Kirchhoff migration methods often fail to produce satisfactory images of subsalt reflectors because they do not handle correctly multipathing of the reflected energy. When the wavefield is severely distorted by a salt body, or other complex velocity structure, the computation of the multivalued Green functions required by Kirchhoff methods is challenging. Further, even if we were able to compute the Green functions accurately and efficiently, the numerical integration of the wavefield over patchy and multivalued integration surfaces would be a difficult, and probably unreliable, task.

Wave-equation methods are an attractive and robust alternative to the complexities involved in extending Kirchhoff migration to handle correctly multipathing. However, full wave-equation 3-D prestack migration is still too computationally intensive to become a practical tool. Therefore, in the past few years I developed common-azimuth migration that is an approximation to full wave-equation 3-D prestack migration Biondi and Palacharla (1996); Biondi (1997). It exploits the narrow-azimuth nature of marine data to reduce the computational cost by a large factor (20 to 50) with respect to full wave-equation 3-D prestack migration.

I applied common-azimuth migration to the narrow-azimuth subset of SEG-EAGE salt model Aminzadeh et al. (1996) (known as C3 Narrow-Azimuth classic data set C3-NA 1997) and compared the results with the results produced by a single-arrival Kirchhoff migration. The data were recorded on the realistic and complex salt-dome structure shown in Figure 1.

saltnew-color
3-D representation of the SEG-EAGE salt model.
Figure 1 |

In the subsalt areas, common-azimuth migration resolves the reflectors better than Kirchhoff migration, and yields an image with much less artifacts and spurious reflectors. The run times of common-azimuth migration and Kirchhoff migration were roughly the same. These results confirm the potentiality of wave-equation migration and give new impulse to our efforts to develop a complete wave-equation imaging (migration and velocity analysis) procedure for both structural and stratigraphic imaging.

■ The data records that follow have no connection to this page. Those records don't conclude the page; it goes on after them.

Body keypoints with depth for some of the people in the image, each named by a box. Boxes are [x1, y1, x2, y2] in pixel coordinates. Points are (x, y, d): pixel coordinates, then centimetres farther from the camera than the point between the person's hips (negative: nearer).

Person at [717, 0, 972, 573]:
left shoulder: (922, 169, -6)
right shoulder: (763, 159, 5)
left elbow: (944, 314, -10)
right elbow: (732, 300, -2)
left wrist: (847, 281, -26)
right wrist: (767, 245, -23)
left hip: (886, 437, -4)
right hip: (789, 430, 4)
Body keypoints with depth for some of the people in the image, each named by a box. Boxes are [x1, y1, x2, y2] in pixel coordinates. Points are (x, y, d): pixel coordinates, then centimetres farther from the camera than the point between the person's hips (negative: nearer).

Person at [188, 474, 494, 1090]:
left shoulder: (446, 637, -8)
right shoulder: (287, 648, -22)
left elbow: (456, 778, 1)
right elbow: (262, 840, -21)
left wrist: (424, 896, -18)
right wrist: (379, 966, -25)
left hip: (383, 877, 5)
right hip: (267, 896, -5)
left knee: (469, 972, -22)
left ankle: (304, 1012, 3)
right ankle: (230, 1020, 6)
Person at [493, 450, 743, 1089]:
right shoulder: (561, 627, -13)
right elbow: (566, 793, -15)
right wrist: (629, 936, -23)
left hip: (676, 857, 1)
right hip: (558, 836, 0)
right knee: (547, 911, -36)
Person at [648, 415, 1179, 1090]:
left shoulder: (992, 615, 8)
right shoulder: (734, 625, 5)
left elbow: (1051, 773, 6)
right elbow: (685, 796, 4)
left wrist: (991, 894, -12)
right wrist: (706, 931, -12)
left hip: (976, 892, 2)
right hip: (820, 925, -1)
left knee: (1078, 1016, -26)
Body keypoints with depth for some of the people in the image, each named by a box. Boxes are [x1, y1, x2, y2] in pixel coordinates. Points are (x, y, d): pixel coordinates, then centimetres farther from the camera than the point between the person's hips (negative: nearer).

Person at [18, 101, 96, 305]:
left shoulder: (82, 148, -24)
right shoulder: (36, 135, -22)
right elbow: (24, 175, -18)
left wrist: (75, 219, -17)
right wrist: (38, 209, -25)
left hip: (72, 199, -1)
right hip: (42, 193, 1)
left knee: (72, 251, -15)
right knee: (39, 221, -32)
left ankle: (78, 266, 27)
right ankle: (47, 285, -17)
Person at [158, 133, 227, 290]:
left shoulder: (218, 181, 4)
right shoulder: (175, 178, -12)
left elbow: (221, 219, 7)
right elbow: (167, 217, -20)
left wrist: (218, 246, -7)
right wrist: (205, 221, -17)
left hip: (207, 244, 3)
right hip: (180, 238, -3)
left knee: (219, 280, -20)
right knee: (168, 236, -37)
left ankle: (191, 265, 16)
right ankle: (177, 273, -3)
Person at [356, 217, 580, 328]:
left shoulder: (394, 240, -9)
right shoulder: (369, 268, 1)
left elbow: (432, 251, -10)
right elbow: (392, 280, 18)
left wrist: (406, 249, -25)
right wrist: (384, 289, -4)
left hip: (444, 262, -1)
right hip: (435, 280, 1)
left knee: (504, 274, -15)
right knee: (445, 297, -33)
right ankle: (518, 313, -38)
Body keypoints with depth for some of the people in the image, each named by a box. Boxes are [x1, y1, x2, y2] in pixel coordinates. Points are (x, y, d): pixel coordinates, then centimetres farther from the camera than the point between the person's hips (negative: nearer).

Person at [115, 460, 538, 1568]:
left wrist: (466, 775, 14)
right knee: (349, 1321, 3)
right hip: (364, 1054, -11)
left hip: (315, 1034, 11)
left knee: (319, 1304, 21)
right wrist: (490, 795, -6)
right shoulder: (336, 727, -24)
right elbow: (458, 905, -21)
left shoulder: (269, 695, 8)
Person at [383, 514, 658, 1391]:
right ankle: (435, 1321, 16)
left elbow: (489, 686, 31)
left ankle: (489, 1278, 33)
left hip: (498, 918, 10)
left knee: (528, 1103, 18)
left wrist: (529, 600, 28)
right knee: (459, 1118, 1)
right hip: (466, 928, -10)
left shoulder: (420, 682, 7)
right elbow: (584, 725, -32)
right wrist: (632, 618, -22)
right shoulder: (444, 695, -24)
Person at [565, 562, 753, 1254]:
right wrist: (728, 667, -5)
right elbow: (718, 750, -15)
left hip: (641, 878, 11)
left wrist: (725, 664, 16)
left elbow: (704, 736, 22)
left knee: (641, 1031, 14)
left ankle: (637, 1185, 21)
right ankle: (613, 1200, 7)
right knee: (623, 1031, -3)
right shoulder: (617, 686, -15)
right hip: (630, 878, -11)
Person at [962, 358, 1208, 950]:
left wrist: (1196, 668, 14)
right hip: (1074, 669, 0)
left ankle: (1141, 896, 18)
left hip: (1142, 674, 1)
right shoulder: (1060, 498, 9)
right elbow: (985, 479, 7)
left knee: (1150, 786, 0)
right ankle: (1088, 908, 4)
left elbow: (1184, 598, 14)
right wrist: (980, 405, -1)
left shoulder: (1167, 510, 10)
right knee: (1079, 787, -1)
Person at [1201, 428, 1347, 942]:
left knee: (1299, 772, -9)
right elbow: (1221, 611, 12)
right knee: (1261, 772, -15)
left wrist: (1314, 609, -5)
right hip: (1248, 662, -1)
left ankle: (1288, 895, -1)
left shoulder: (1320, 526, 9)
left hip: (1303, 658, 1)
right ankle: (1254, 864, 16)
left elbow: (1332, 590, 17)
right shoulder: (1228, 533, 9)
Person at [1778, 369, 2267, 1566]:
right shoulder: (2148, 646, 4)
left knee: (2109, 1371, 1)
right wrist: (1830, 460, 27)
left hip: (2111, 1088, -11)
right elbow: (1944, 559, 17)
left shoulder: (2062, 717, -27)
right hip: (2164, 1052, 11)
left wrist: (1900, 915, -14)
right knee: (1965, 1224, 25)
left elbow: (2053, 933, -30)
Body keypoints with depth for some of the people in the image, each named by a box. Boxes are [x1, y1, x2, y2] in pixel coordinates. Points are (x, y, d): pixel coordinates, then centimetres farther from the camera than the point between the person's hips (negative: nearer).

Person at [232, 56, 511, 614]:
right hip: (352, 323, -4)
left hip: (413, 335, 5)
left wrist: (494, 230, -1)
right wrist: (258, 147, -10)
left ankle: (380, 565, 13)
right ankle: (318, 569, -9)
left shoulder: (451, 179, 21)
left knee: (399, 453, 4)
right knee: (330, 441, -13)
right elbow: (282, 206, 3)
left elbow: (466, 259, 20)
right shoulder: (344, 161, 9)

The lack of a simple and reliable method to extract prestack information from the results of wave-equation migration has been correctly perceived as a serious drawback Etgen (1998). It curtailed the usefulness of wave-equation migration for both velocity estimation and Amplitude Versus Angle (AVA) analysis. In Prucha et al. 1999, we show a very simple method to overcome this problem. We slant stack the downward continued wavefield at each depth level and produce high-quality Common Image Gathers (CIG) that display image amplitude as a function of the reflection angle. Sinha and Biondi 1999 discuss an example that compares wave-equation CIGs with the corresponding Kirchhoff CIGs for AVA analysis. Wave-equation CIGs can also be used for estimating migration velocity in a way similar to the common use of Kirchhoff-derived CIGs. Wave-equation CIGs are sensitive to migration velocity errors as the CIG obtained by migrating offset plane waves Mosher et al. (1997); Ottolini and Claerbout (1984). However, they are more accurate because they are based on a wavefield decomposition at depth and not at the surface.

Our ultimate goal is to build a complete and self-consistent wave-equation imaging procedure. An indispensable component of wave-equation imaging is a Wave-Equation Migration Velocity Analysis (WEMVA) method. Biondi and Sava 1999 present a WEMVA based on the linearization and inversion of downward continuation operators. WEMVA is more robust and stable than conventional ray-based MVAs because it can easily handle discontinuous velocity function and multipathing. The capability of performing both velocity analysis and AVA analysis by wave-equation methods is attractive because it opens the possibility, though still far from being reality, to perform AVA analysis in more complex areas than is possible today. For AVA analysis in complex areas, wave-equation methods have a crucial advantage over asymptotic methods; they can model correctly the amplitudes variations related to the focusing and defocusing of bandlimited wavefields caused by velocity variations.

The results that are presented in this paper also show that Kirchhoff migration produced better images than common-azimuth migration in some areas of the model. At the moment of writing, it is not clear whether the degradation of the common-azimuth migration images was caused by the limitations of the numerical method employed to implement common-azimuth migration, or, by the inherent limitations of the common-azimuth migration method itself. Further investigation is needed. Common-azimuth migration has inherent limitations that are directly related to the approximations needed for its derivation and can be explained by a theoretical analysis Biondi and Palacharla (1996). Vaillant and Biondi 1999 discuss a promising method, dubbed narrow-azimuth migration, to overcome these limitations. The new method is more expensive than common-azimuth migration but it is still an order of magnitude cheaper than full wave-equation migration.

4/20/1999